Ontario’s business sector is warning that the province’s competitiveness will suffer if Finance Minister Dwight Duncan cancels the corporate tax cuts planned for next year.
Mr. Duncan indicated on Monday that he is considering ditching plans to cut the tax rate to 10 per cent from 11.5 per cent until Ontario balances its books in 2017-18.
His comments come as the minority Liberal government attempts to control rising spending and get its listing economy back on track.
The province’s manufacturing sector is grappling with a soaring loonie, weighing on the competitiveness of its exporters. Though the government is reluctant to add to the business sector’s problems, it is under huge pressure to make deep cuts and balance its books.
“Everybody’s got to have skin in the game. I can’t go and ask the general public to go through this without the business community,” Mr. Duncan told Reuters. “What I hear from thoughtful business people is that they want us to get back to balance and they get it … nobody is talking about raising the corporate tax rate other than the (New Democratic Party). We’re talking about freezing it.”
The possibility that Ontario might put off lowering the corporate tax rates comes as other jurisdictions in Canada and around the world are moving in the opposite direction.

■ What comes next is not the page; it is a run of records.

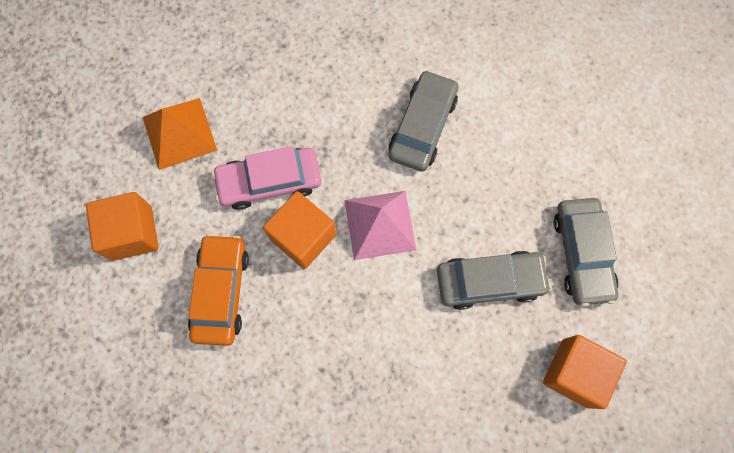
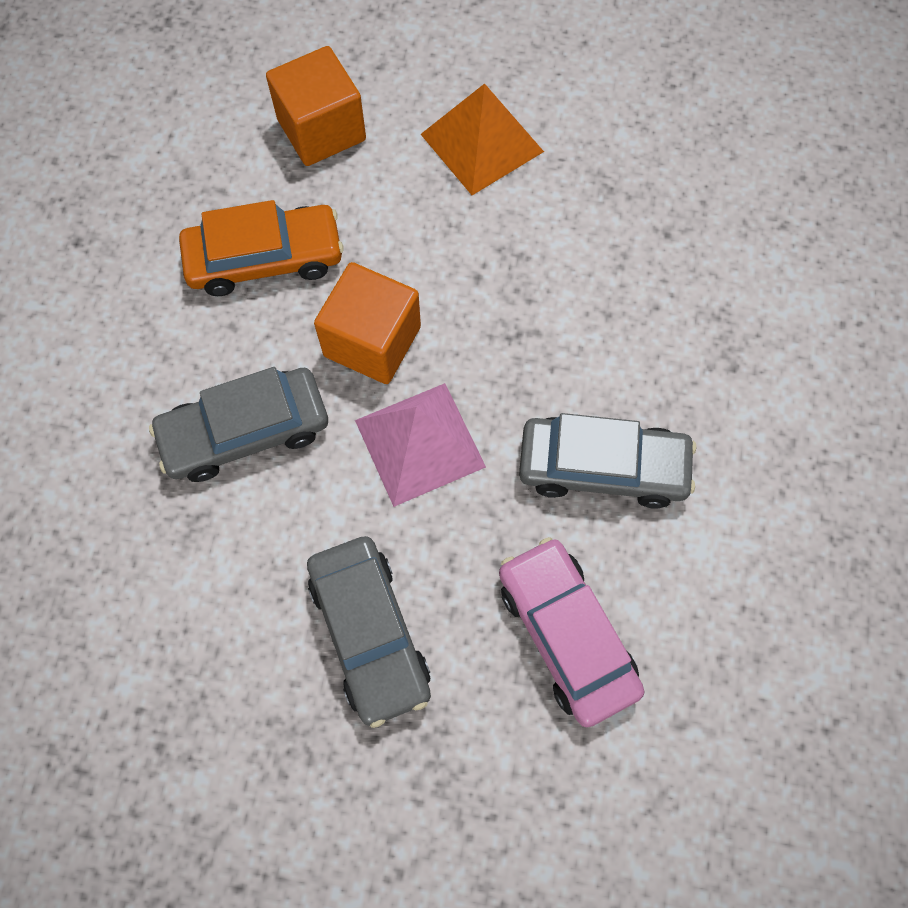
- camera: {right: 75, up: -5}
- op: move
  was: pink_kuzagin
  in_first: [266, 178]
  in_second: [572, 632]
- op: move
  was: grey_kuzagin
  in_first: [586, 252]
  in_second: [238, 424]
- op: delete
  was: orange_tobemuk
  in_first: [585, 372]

United States President Barack Obama recently unveiled a plan to cut the nation’s corporate tax rate to 28 per cent from 35 per cent – the second highest globally behind Japan – in an effort to assuage corporations who have long complained the rate is too high.
British Columbia, Alberta and New Brunswick, meanwhile, have already cut their corporate tax rate to 10 per cent. Ontario’s delay would also thwart Federal Finance Minister Jim Flaherty’s goal of marketing Canada as a 25-per-cent corporate tax zone.

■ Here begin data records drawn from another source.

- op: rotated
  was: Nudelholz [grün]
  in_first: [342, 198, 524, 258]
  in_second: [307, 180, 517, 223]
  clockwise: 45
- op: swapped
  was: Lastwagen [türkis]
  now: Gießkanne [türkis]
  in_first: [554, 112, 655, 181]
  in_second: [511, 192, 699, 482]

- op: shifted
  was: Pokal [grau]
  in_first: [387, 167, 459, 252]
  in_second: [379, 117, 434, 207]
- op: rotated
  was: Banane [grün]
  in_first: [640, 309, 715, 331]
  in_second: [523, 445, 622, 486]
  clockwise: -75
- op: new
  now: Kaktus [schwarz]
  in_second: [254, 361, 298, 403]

Mr. Duncan’s comments are “part of a pattern of continuing disappointment,” said Finn Poschmann, vice-president of research with the C.D. Howe Institute, a public policy think tank. “Business investment tends to travel with a friendly business tax environment. If investment in jobs and growth is what Ontario is looking for, a better tax environment would be better to come sooner rather than later.”

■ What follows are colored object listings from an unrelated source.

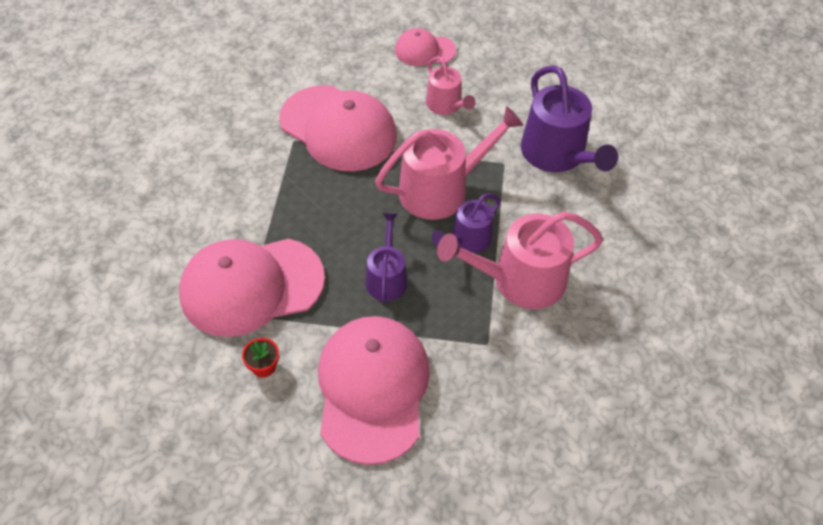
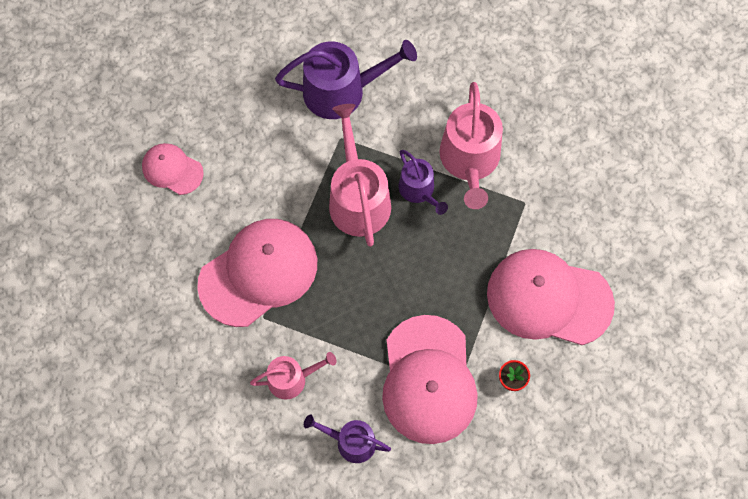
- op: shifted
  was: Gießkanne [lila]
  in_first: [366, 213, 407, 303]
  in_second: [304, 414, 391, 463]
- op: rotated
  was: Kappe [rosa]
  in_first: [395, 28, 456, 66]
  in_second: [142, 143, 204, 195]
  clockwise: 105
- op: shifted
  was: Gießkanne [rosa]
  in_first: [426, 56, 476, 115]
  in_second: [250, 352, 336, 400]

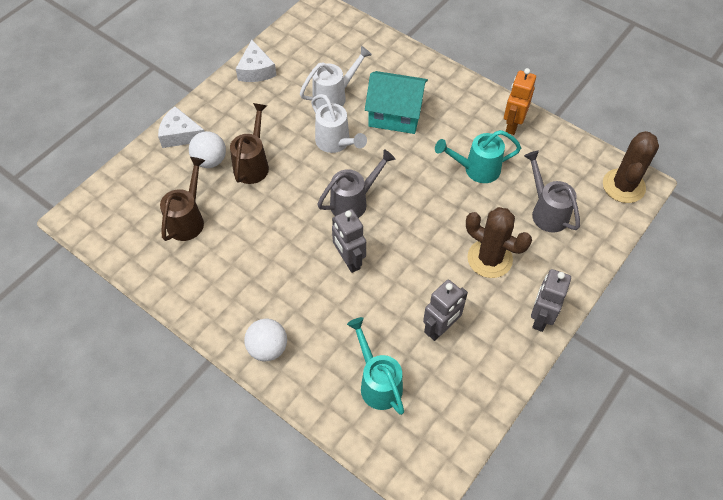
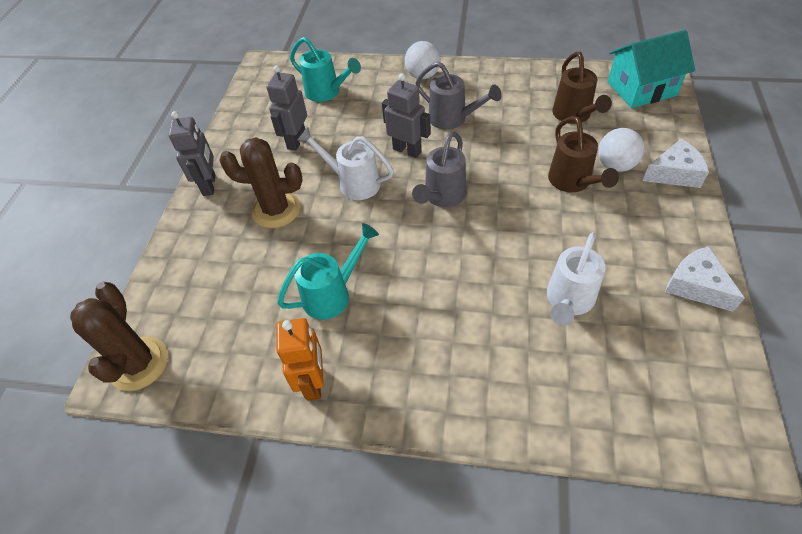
- op: shifted
  was: Gießkanne [weiß]
  in_first: [311, 94, 367, 153]
  in_second: [298, 127, 394, 200]
- op: shifted
  was: Haus [türkis]
  in_first: [365, 71, 428, 134]
  in_second: [608, 30, 695, 108]
- op: shifted
  was: Gießkanne [grau]
  in_first: [524, 151, 580, 233]
  in_second: [415, 62, 502, 130]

Anthony Lacavera, chairman of Globalive Communications Corp. and CEO of wireless communications start-up Wind Mobile, added: “Ontario should look long term and better encourage new companies to choose Ontario as a place to locate. Obviously this move by the government hurts corporate confidence in making investments in Ontario.”
Ontario had been on track to cut its corporate tax rate from 14 per cent three years ago to 10 per cent next year, before Premier Dalton McGuinty and Mr. Duncan began hinting in late 2011 they would need to delay the final leg of the tax cut. “Tax rates have come a long way,” said Craig Wright, chief economist with Royal Bank of Canada. “They got rid of punitive capital taxes, there has been a gradual reduction of corporate taxes and tax reform. It has been a long series of moves in the right direction.”
Nonetheless, for the province to put the brakes on corporate tax cuts “will leave Ontario at a disadvantage,” said Allan O’Dette, president and chief executive of the Ontario Chamber of Commerce. “We believe Ontario should maintain its commitment to the corporate income tax rates they promised in the 2009 budget.”
The Ontario government faces mounting concerns about its fiscal situation given its high spending and weak competitive situation, which has seen its manufacturing base further disadvantaged by a strong Canadian loonie, leading to tensions with oil-rich Alberta. The Ontario government has pledged to radically revamp its support programs for business in order to save hundreds of millions of dollars, following one of the key recommendations in last month’s Drummond report, but Mr. Duncan on Monday repeated the government line that he’s not looking in the short-term to sell the government’s power, liquor or lottery companies.
“Everybody says ‘I want to buy the LCBO’, or ‘I want to buy Hydro One, or OPG’,” he told Reuters. “Even if we really really wanted to do it, there’s a lot of reasons why we can’t. And I’m not ruling any of that out down the road,” he said.
Jon Grant, lead director of Toronto-based packaging company CCL Industries, said if the government is to hold the line on corporate taxes, it must be balanced by other efforts that show it’s serious about fixing its fiscal situation. “I think we’re losing confidence in the Ontario government’s ability to manage its budget and what effect it has on corporations,” he said. “We’re trying to get corporate tax rates down to be more competitive. With the high Canadian dollar it’s even more important. Corporate Ontario has to say to the government, ‘Show us the money first, what you’re prepared to do – then we’ll talk about corporate taxes.”